Work instructions
If a picture appears in the records below, drop it, and reproduce everything else exactly.

Material provided
******************************

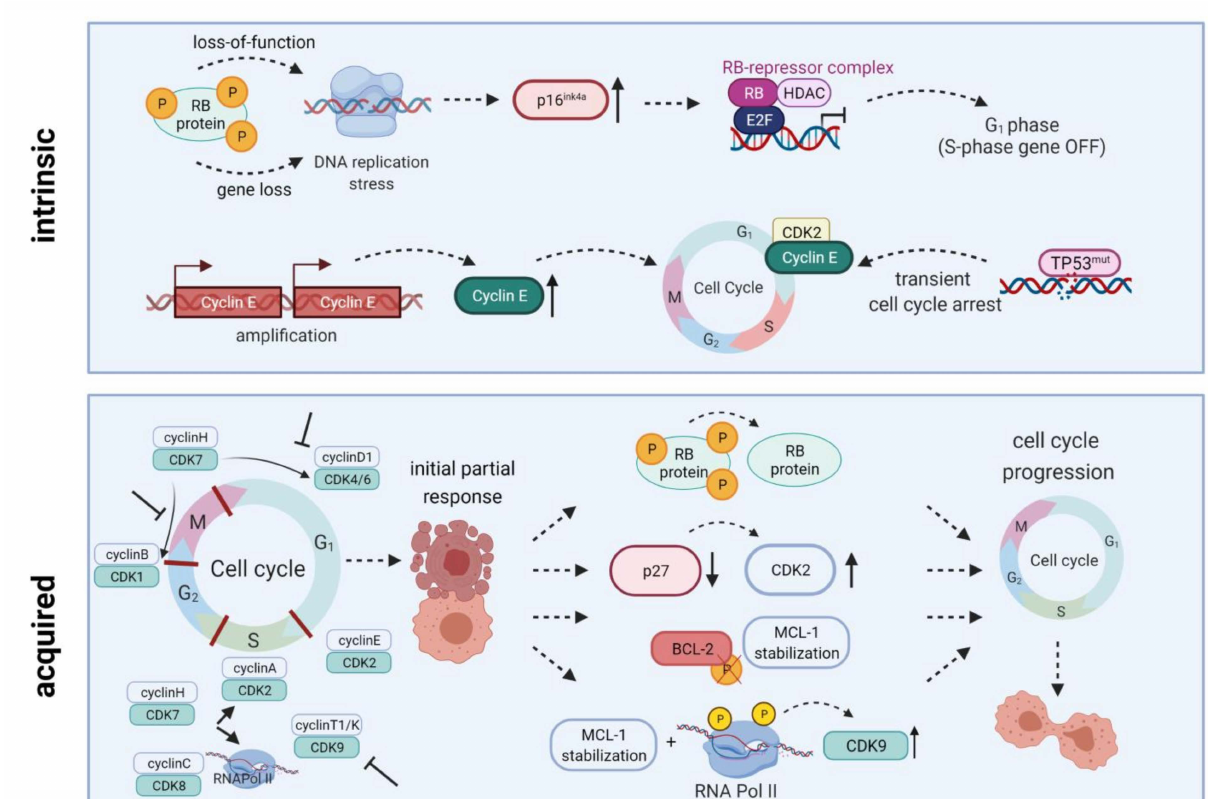
Figure 2. Intrinsic and acquired resistance mechanisms towards CDKIs. Intrinsic resistance is driven by lack of functional Rb protein, leading to DNA replication stress, high-level expression of endogenous CDK4/6 inhibitor p16 INK4A , and inactivation of E2F-regulated genes. Another resistance mechanism is based on Cyclin E amplification and overexpression driving cell cycle progression. Quite in line, TP53 mutations are generally associated with low response to CDK inhibition. Acquired resistance mechanisms include Rb loss, CDK2 reactivation upon p27 downregulation, a truncated BCL-2 protein lacking the phosphorylation loop domain, as well as prolonged MCL-1 stability along with RNA polymerase II phosphorylation and CDK9 kinase domain up-regulation. All these mechanisms may ultimately contribute to cell cycle progression and thus CDKI resistance. HDAC, histone deacetylase; E2F, E2F transcription factor family; RNA Pol II, RNA polymerase II. Created with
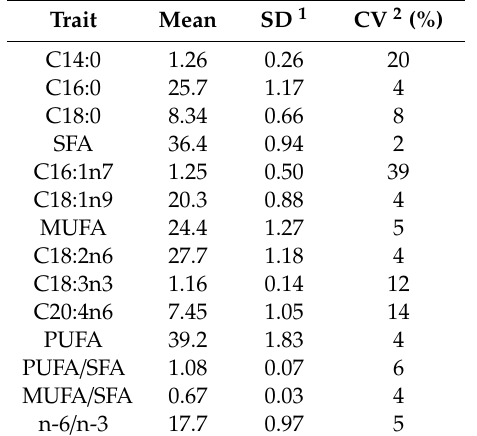
Table 1. Descriptive statistics for fatty acids (% of total fatty acids) of Longissimus thoracis et lumborum muscle in rabbits. Trait Mean SD 1 CV 2 (%) C14:0 1.26 0.26 20 C16:0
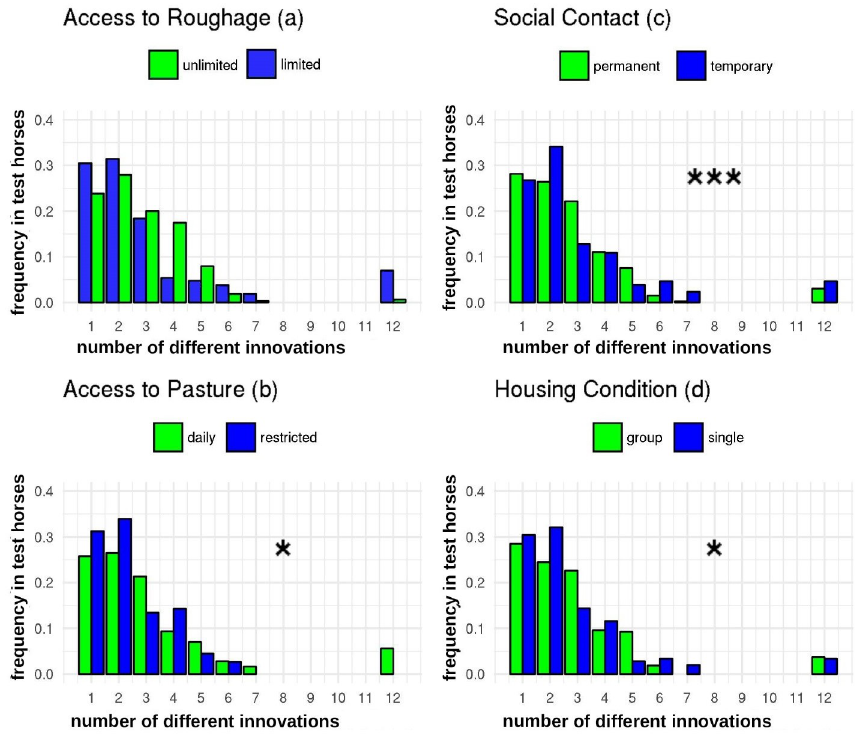
Fig 2. Diversity of innovative behaviour in four management conditions in equids. The x-axis shows the numbers of different types of innovations displayed by the equids and the y-axis the frequency of each number in the population, with 0 = 0% and 1 = 100% of the test animals. The green bars show unrestricted management conditions and the blue bars restricted management conditions for a) access to limited or unlimited roughage, b) access to pasture on a limited number of days per week or daily, c) permanent or temporary contact with other equids, and d) single or group housing. Statistical differences between the green and the blue bars are symbolised with � = p < 0.05 and ��� = p < 0.001 in graph b, c, and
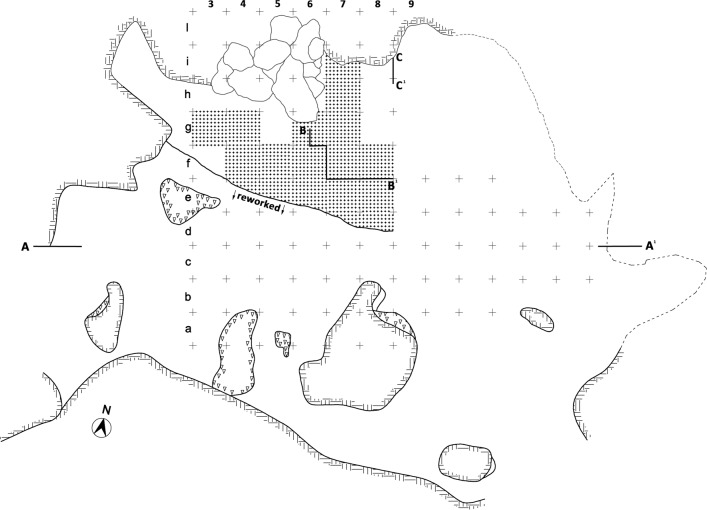
La Fabbrica.Plan of the excavated squares with Mousterian materials in situ (dotted pattern) studied in this paper. The Mousterian layer 1 (1a -1c) rests on the bedrock. Sections A-A1, B-B1 and C-C1 are illustrated in Fig 5.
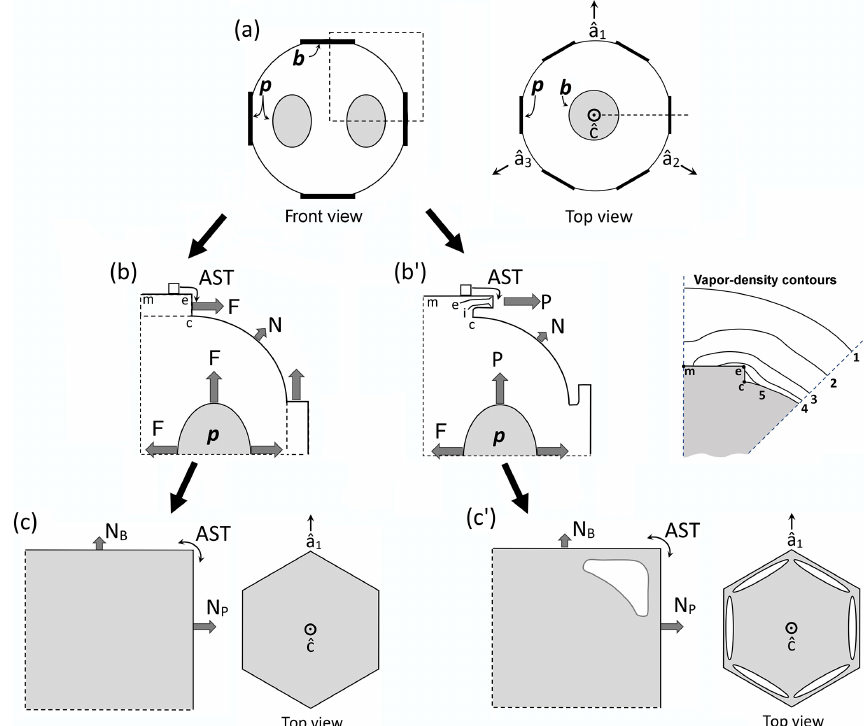
Figure 2. Concepts of lateral facet growth (types F , P , S ) for the droxtal-to-prism transition, driven by AST. (a) Droxtal with small basal b and prism p faces. Front view on the left shows four prism and both basal faces. The top view on the right shows all six prisms and the crystallographic directions of the c axis ˆ c and the a axes ˆ a . (b) Upper-right quadrant of (a) in dashed box, front view. Facet spreading F on top basal and two prism faces largely driven by adjoining surface transport (AST). Normal growth N occurs on rough regions between faces (continuous growth); m is the middle of the facet. (c) Filled-out basal and prism faces. AST continues, likely with net amount to faster- growing face. Top view shows crystallographic directions. (b’) Like (b) , except having protruding growth P between basal and prism faces; e–i is the new lateral-growth front. (c’) Like (c) , except with air enclosure. After (c) and (c’) , standard lateral growth ( S type) occurs due to normal growth of adjoining faces on a fully facetted crystal. Middle row, right, shows qualitative features of five representative vapor-density contours near the lateral-growth front in (b)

******************************

Task output
Figure 2. Intrinsic and acquired resistance mechanisms towards CDKIs. Intrinsic resistance is driven by lack of functional Rb protein, leading to DNA replication stress, high-level expression of endogenous CDK4/6 inhibitor p16 INK4A , and inactivation of E2F-regulated genes. Another resistance mechanism is based on Cyclin E amplification and overexpression driving cell cycle progression. Quite in line, TP53 mutations are generally associated with low response to CDK inhibition. Acquired resistance mechanisms include Rb loss, CDK2 reactivation upon p27 downregulation, a truncated BCL-2 protein lacking the phosphorylation loop domain, as well as prolonged MCL-1 stability along with RNA polymerase II phosphorylation and CDK9 kinase domain up-regulation. All these mechanisms may ultimately contribute to cell cycle progression and thus CDKI resistance. HDAC, histone deacetylase; E2F, E2F transcription factor family; RNA Pol II, RNA polymerase II. Created with
Table 1. Descriptive statistics for fatty acids (% of total fatty acids) of Longissimus thoracis et lumborum muscle in rabbits. Trait Mean SD 1 CV 2 (%) C14:0 1.26 0.26 20 C16:0
Fig 2. Diversity of innovative behaviour in four management conditions in equids. The x-axis shows the numbers of different types of innovations displayed by the equids and the y-axis the frequency of each number in the population, with 0 = 0% and 1 = 100% of the test animals. The green bars show unrestricted management conditions and the blue bars restricted management conditions for a) access to limited or unlimited roughage, b) access to pasture on a limited number of days per week or daily, c) permanent or temporary contact with other equids, and d) single or group housing. Statistical differences between the green and the blue bars are symbolised with � = p < 0.05 and ��� = p < 0.001 in graph b, c, and
La Fabbrica.Plan of the excavated squares with Mousterian materials in situ (dotted pattern) studied in this paper. The Mousterian layer 1 (1a -1c) rests on the bedrock. Sections A-A1, B-B1 and C-C1 are illustrated in Fig 5.
Figure 2. Concepts of lateral facet growth (types F , P , S ) for the droxtal-to-prism transition, driven by AST. (a) Droxtal with small basal b and prism p faces. Front view on the left shows four prism and both basal faces. The top view on the right shows all six prisms and the crystallographic directions of the c axis ˆ c and the a axes ˆ a . (b) Upper-right quadrant of (a) in dashed box, front view. Facet spreading F on top basal and two prism faces largely driven by adjoining surface transport (AST). Normal growth N occurs on rough regions between faces (continuous growth); m is the middle of the facet. (c) Filled-out basal and prism faces. AST continues, likely with net amount to faster- growing face. Top view shows crystallographic directions. (b’) Like (b) , except having protruding growth P between basal and prism faces; e–i is the new lateral-growth front. (c’) Like (c) , except with air enclosure. After (c) and (c’) , standard lateral growth ( S type) occurs due to normal growth of adjoining faces on a fully facetted crystal. Middle row, right, shows qualitative features of five representative vapor-density contours near the lateral-growth front in (b)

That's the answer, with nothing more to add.